(Activity) Reproduce the records exactly through the line with "ring pip: (665, 430)".

(Data for processing)
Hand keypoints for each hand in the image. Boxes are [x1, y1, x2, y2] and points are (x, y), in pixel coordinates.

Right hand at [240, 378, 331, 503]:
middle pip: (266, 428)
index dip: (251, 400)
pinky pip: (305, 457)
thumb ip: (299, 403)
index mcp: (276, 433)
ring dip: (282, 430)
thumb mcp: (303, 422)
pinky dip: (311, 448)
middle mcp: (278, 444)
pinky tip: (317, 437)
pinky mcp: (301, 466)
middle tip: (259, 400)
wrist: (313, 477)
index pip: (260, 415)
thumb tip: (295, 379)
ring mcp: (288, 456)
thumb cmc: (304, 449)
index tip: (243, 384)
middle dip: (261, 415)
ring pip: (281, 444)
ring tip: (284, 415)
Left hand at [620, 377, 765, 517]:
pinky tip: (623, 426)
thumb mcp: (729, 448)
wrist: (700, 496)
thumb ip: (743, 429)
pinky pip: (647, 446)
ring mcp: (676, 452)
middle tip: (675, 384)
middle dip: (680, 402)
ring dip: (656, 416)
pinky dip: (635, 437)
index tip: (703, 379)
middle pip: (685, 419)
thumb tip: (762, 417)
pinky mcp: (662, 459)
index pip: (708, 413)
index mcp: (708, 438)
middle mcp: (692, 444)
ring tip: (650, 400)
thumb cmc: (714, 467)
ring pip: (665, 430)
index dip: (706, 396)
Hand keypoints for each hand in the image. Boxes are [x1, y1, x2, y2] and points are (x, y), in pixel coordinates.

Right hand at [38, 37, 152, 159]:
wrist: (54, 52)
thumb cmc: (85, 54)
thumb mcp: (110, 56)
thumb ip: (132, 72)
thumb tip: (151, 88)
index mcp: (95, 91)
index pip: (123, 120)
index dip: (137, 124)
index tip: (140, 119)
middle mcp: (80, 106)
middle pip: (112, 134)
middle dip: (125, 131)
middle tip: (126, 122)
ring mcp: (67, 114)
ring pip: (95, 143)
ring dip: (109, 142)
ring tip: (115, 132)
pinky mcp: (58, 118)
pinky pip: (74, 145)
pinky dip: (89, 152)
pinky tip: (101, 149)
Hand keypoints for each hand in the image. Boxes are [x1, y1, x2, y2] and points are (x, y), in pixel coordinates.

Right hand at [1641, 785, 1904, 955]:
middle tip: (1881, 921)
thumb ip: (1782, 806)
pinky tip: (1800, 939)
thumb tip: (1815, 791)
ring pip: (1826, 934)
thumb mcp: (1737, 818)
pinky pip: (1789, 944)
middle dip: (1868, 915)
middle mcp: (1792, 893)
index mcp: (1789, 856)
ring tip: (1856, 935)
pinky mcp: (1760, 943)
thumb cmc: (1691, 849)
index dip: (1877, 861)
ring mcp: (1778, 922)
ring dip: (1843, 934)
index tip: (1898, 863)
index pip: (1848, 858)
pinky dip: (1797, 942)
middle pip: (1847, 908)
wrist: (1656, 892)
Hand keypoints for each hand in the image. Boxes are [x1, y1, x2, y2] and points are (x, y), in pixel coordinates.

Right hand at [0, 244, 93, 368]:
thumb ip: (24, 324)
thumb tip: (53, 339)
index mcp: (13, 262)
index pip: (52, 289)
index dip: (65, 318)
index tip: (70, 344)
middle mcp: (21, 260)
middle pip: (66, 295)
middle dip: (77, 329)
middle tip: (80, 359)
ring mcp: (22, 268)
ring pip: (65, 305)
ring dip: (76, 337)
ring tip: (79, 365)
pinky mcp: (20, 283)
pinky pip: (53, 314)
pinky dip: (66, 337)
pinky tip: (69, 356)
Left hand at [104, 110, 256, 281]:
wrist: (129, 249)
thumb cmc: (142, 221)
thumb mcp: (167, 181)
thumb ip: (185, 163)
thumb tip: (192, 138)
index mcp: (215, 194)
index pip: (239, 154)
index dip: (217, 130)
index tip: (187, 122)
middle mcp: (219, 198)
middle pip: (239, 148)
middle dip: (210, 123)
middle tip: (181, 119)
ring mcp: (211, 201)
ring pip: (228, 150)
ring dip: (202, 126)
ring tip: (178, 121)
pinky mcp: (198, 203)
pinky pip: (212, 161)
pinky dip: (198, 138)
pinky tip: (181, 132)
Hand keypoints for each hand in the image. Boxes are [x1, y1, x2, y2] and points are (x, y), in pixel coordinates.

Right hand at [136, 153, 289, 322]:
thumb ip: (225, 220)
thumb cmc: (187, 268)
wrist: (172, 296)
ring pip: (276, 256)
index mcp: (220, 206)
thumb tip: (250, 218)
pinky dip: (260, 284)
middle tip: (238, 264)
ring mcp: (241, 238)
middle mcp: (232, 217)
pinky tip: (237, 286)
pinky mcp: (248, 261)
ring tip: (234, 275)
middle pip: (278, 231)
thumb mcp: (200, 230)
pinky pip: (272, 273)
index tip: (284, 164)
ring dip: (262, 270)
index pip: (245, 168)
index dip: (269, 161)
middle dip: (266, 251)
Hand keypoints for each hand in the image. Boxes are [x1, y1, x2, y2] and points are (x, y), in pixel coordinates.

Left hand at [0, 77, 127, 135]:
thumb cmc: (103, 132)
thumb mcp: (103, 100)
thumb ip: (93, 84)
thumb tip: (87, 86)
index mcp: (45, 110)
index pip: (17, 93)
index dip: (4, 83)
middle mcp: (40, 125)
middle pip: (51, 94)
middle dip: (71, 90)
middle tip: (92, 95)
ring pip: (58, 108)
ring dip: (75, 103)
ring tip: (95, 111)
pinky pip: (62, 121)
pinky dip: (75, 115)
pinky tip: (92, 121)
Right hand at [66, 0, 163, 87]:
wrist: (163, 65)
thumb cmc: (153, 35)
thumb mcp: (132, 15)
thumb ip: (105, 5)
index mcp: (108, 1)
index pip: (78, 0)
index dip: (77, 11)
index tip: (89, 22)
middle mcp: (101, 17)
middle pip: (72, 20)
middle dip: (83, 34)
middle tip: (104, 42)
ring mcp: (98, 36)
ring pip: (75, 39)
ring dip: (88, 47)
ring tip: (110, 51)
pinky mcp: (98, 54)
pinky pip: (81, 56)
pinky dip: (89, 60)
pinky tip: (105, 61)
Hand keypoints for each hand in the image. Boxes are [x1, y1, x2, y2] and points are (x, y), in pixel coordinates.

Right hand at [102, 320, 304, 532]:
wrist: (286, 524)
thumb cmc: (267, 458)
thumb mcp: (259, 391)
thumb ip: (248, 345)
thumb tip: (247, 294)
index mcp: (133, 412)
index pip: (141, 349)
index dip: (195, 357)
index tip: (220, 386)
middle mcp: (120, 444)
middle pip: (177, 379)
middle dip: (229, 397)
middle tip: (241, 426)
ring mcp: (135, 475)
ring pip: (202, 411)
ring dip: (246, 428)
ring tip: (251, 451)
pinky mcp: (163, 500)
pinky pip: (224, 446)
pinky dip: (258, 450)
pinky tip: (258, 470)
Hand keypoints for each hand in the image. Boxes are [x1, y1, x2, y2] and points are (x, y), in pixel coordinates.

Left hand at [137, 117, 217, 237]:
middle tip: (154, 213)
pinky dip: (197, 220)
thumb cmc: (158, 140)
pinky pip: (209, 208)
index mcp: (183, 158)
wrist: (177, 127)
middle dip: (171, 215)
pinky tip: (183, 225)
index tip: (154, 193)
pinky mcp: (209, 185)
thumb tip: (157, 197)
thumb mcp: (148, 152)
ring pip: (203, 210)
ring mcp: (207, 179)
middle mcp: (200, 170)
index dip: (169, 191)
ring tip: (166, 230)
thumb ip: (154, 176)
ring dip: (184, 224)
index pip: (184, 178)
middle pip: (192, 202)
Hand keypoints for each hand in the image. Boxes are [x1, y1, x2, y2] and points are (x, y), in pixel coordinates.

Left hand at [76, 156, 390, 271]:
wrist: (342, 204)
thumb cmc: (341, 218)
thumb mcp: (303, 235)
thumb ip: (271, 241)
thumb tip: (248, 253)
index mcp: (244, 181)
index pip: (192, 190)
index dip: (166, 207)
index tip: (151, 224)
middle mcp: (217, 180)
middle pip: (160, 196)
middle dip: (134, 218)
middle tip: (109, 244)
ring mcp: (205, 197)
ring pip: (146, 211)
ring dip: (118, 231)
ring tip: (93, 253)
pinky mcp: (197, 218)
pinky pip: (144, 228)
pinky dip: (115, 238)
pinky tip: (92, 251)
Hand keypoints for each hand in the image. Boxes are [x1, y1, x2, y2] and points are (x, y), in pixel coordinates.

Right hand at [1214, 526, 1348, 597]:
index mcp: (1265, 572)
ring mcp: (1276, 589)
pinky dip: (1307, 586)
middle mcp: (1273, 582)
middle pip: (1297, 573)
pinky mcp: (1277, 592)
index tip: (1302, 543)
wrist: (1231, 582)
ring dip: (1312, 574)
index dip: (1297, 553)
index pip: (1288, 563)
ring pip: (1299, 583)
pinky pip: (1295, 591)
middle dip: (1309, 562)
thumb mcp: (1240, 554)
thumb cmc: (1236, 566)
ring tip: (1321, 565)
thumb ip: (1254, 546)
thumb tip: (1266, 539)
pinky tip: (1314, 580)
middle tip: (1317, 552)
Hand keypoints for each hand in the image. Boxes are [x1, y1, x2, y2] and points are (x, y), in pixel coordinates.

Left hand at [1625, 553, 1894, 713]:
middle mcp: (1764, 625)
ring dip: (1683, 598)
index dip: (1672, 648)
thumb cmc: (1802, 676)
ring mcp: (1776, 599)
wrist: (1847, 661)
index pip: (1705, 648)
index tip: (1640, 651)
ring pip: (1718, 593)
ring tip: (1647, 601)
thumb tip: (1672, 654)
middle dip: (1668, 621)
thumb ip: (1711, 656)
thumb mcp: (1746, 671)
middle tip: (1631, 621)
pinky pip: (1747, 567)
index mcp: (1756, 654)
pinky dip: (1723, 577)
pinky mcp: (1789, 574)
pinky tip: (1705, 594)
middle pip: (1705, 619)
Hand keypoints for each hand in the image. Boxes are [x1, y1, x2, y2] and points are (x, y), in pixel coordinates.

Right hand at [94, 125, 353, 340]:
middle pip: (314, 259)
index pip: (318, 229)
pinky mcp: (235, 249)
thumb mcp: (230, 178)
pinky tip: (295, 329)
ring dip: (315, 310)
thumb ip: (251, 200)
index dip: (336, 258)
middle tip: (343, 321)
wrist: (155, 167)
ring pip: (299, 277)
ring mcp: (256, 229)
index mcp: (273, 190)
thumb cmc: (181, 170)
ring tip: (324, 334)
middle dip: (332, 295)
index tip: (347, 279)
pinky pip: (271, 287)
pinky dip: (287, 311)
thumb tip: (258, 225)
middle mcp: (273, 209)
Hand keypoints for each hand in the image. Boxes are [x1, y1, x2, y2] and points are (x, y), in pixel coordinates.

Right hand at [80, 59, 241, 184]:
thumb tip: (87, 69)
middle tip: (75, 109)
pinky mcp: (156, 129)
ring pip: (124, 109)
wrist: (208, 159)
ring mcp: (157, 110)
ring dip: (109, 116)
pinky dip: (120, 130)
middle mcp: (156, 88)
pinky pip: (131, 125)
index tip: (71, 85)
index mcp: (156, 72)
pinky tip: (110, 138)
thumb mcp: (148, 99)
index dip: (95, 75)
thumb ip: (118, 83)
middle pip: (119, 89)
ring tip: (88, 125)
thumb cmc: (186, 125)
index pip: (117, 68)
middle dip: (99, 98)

(Task result)
Hand keypoints for each hand in the image. Boxes are [x1, y1, x2, y2] and points are (x, y), in pixel coordinates.

Right hand at [240, 378, 331, 503]:
middle pip: (266, 428)
index dip: (251, 400)
pinky pip: (305, 457)
thumb ip: (299, 403)
index mcp: (276, 433)
ring dip: (282, 430)
thumb mcp: (303, 422)
pinky dip: (311, 448)
middle mcp: (278, 444)
pinky tip: (317, 437)
pinky mcp: (301, 466)
middle tip: (259, 400)
wrist: (313, 477)
index pip: (260, 415)
thumb tip: (295, 379)
ring mcp: (288, 456)
thumb cmc: (304, 449)
index tip: (243, 384)
middle dip: (261, 415)
ring pip: (281, 444)
ring tip: (284, 415)
Left hand at [620, 377, 765, 517]:
pinky tip: (623, 426)
thumb mcp: (729, 448)
wrist: (700, 496)
thumb ip: (743, 429)
pinky pip: (647, 446)
ring mcp: (676, 452)
middle tip: (675, 384)
middle dip: (680, 402)
ring dip: (656, 416)
pinky dip: (635, 437)
index tip: (703, 379)
middle pip: (685, 419)
thumb tip: (762, 417)
pinky mcp: (662, 459)
index pip: (708, 413)
index mcp: (708, 438)
middle mcp: (692, 444)
ring tip: (650, 400)
thumb cmc: (714, 467)
ring pip: (665, 430)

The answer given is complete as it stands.